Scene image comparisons
+ + + + + + +

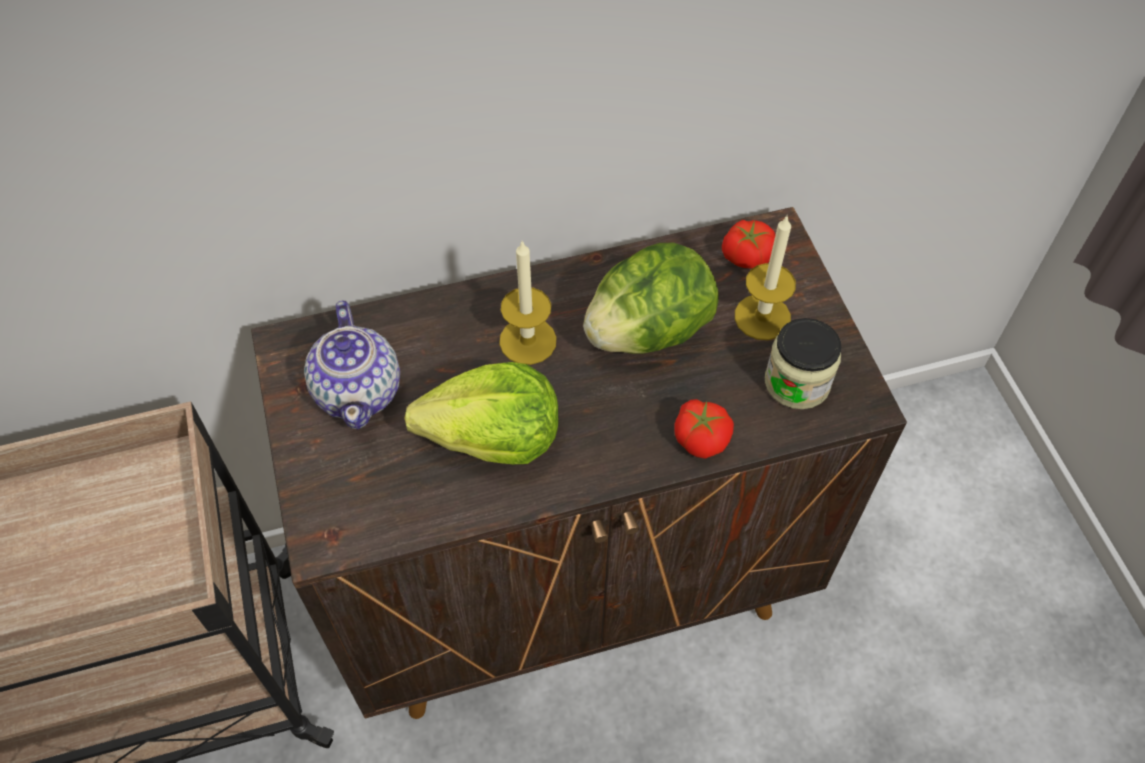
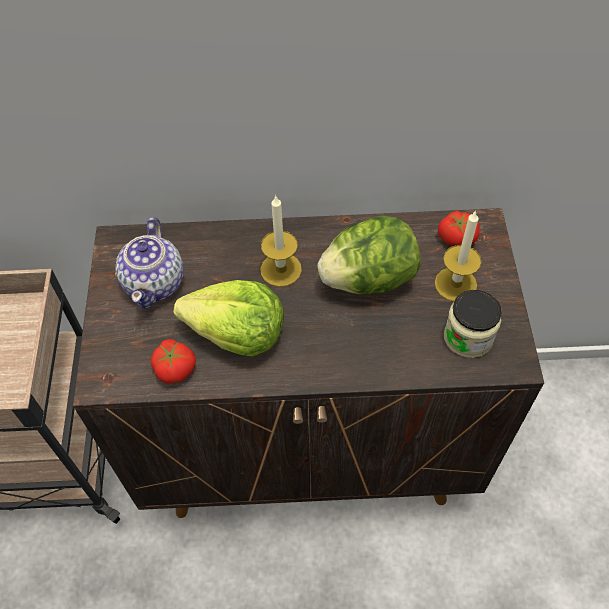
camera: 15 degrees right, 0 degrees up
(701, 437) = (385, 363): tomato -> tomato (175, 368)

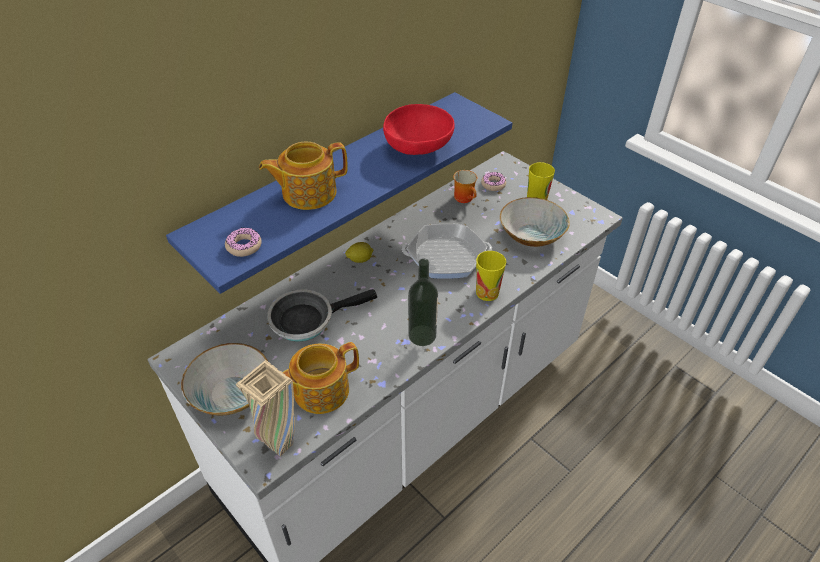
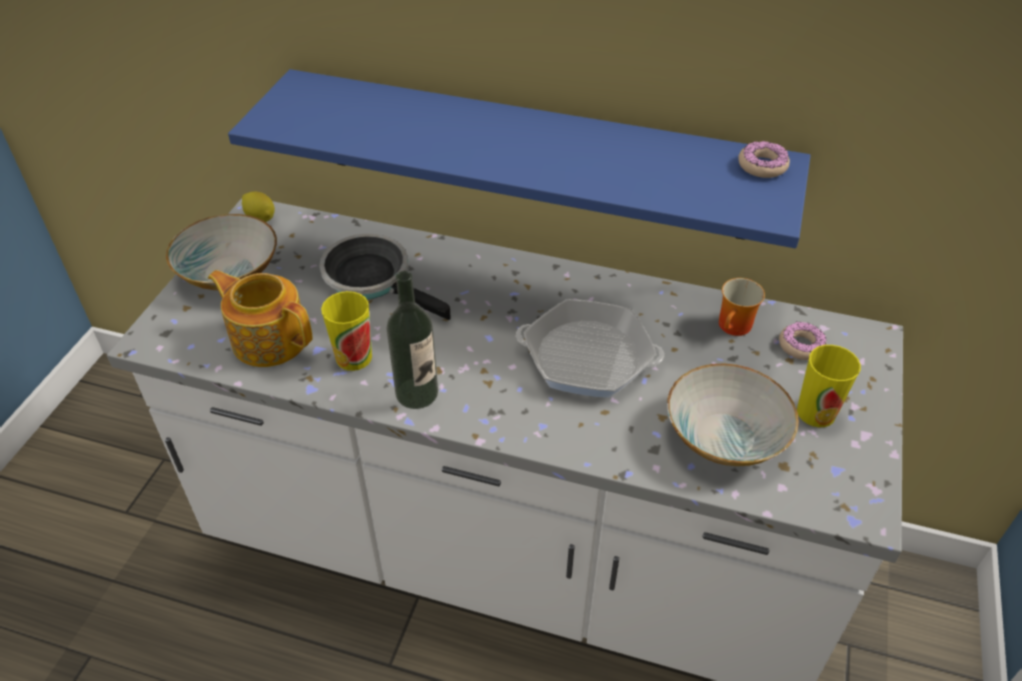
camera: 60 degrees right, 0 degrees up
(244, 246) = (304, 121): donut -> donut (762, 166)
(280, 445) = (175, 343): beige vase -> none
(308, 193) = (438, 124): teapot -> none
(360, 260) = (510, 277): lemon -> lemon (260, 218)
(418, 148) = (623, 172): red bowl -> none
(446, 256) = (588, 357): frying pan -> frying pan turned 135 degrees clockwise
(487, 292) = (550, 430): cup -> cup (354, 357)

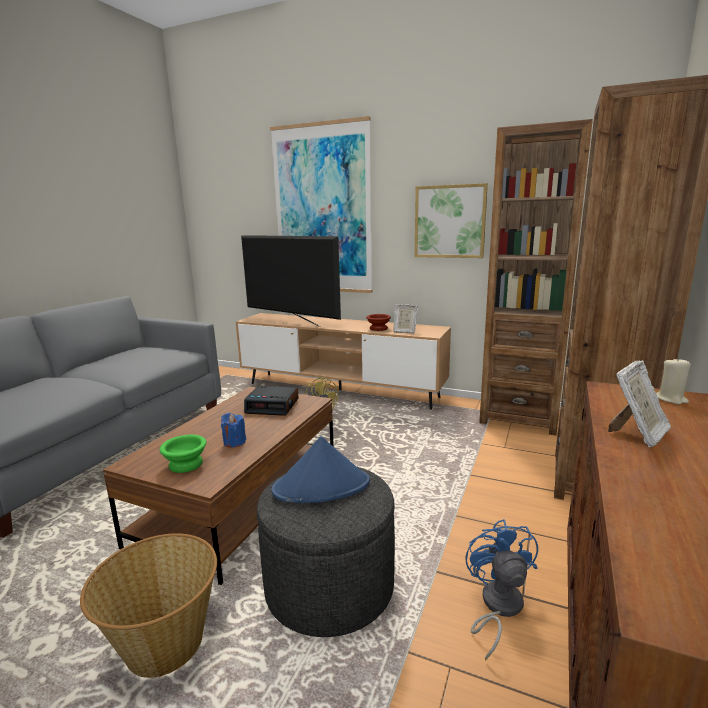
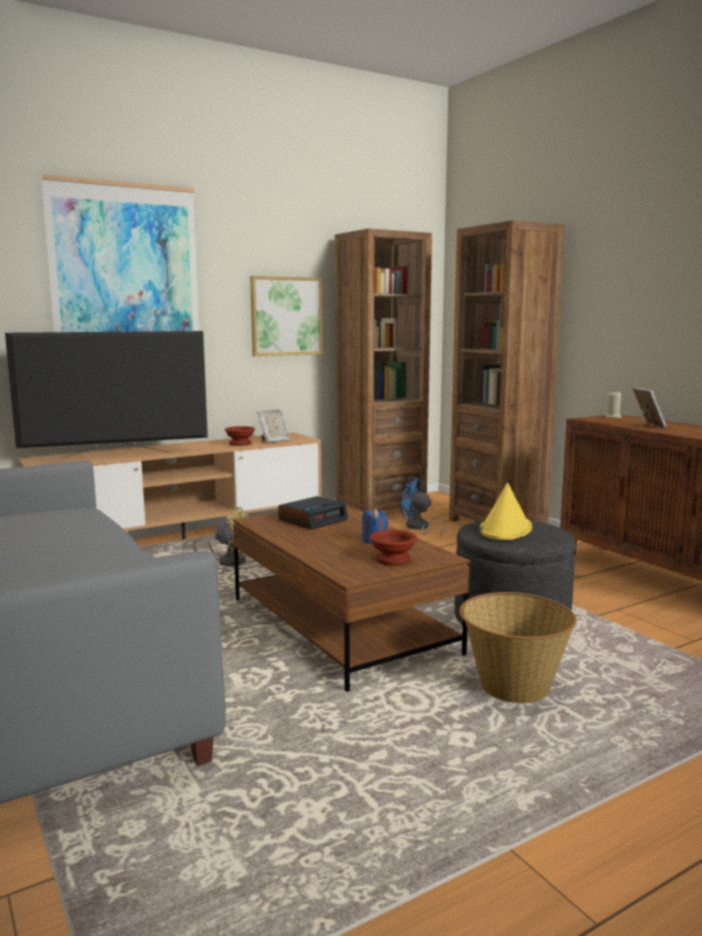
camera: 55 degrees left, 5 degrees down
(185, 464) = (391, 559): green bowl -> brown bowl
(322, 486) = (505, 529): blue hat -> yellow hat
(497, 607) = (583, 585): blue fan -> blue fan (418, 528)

+ + + + + + +

> _DIRECTIONS FOR THIS TASK_
Above are the records; copy exactly the lines from the one with "(701, 437) = (385, 363): tomato" through the one with "(418, 148) = (623, 172): red bowl -> none", including both, and nothing more. Leave out pictures.

> _SOLUTION_
(701, 437) = (385, 363): tomato -> tomato (175, 368)

camera: 60 degrees right, 0 degrees up
(244, 246) = (304, 121): donut -> donut (762, 166)
(280, 445) = (175, 343): beige vase -> none
(308, 193) = (438, 124): teapot -> none
(360, 260) = (510, 277): lemon -> lemon (260, 218)
(418, 148) = (623, 172): red bowl -> none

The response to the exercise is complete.